▶ Daftar Tugas:
1. Mohon jelaskan dalam satu sampai tiga kalimat, berdasarkan bacaan, mengapa Radjioen Harahap gelar Soetan Casajangan menginisiasi pembentukan organisasi pada paruh kedua tahun 1908.
2. Kutip bagian bacaan dari "Tampaknya tidak mudah" sampai "berhasil dalam studi." tanpa mengubah satu kata pun.

▶ Teks Bacaan:

========

Pada paruh kedua tahun 1908 jumlah pribumi yang studi atau yang tengah mempersiapkan studi sudah cukup banyak (sekitar 20an orang), Radjioen Harahap gelar Soetan Casajangan menginisiasi pembentukan organisasi. Setelah disebar undang ke semua di berbagai kota, pada tanggal 25 Oktober di tempat kediaman Soetan Casajangan diadakan pertemuan. Dari 15 yang hadir sepakat dibentuk organisasi yang diberi nama Indische Vereeniging. Lalu pengurus dipilih dan secara aklamasi mengangkat Soetan Casajangan sebagai ketua dengan Raden Soemitro sebagai sekretaris.

Tampaknya tidak mudah bagi Notokworo untuk studi. Noto Kworo baru beberapa tahun kemudian lulus ujian Natuurkundig kedua (lihat Het vaderland, 26-06-1912). Tidak terinformasi mengapa demikian. Meski demikian, pelan tapi pasti, Noto Kworo tetap berhasil dalam studi.

Sejumlah pribumi yang studi di Belanda sudah ada yang lulus sarjana. Beberapa lulusan Docter Djawa School Batavia yang melanjutkan studi di Belanda telah lulus ujian dan mendapat gelar dokter seperti RM Asmaoen (Desember 1907), Abdoel Rivai (Juni 1908), M Boenjamin (Oktober 1908), HJD Apituley dan R Tumbelaka (Januari 1910), Ph. Laoh (April 1910), Hoesein Djajadiningrat (November 1910). Sementara itu Soetan Casajangan pada tahun 1909 lulus ujian mendapat akta guru LO. Soetan Casajangan meneruskan studi untuk mendapatkan akta guru MO dan berhasil pada tahun 1911. Akta guru MO setara dengan sarjana pendidikan (lulusan IKIP pada masa ini). Hoesein Djajadiningrat meneruskan studi ke tingkat doktoral dan meraih gelar doktor dalam bidang filsafat dan sastra pada tahun 1913. Raden Soemitro lulus sarjana pemerintahan dalam negeri di Leiden (1914). Dapat ditambahkan yang lulus diploma pertamian (satu tahun) antara lain Raden Soemardji pada tahun 1908 dan Raden Oetarjo pada tahun 1912.

========

▶ Data Tersedia:
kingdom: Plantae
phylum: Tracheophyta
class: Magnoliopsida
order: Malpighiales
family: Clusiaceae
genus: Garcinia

========

▶ Jawaban per Tugas:
1. Radjioen Harahap gelar Soetan Casajangan menginisiasi pembentukan organisasi karena pada paruh kedua tahun 1908 jumlah pribumi yang studi atau yang tengah mempersiapkan studi sudah cukup banyak, yaitu sekitar 20-an orang.

2.
Tampaknya tidak mudah bagi Notokworo untuk studi. Noto Kworo baru beberapa tahun kemudian lulus ujian Natuurkundig kedua (lihat Het vaderland, 26-06-1912). Tidak terinformasi mengapa demikian. Meski demikian, pelan tapi pasti, Noto Kworo tetap berhasil dalam studi.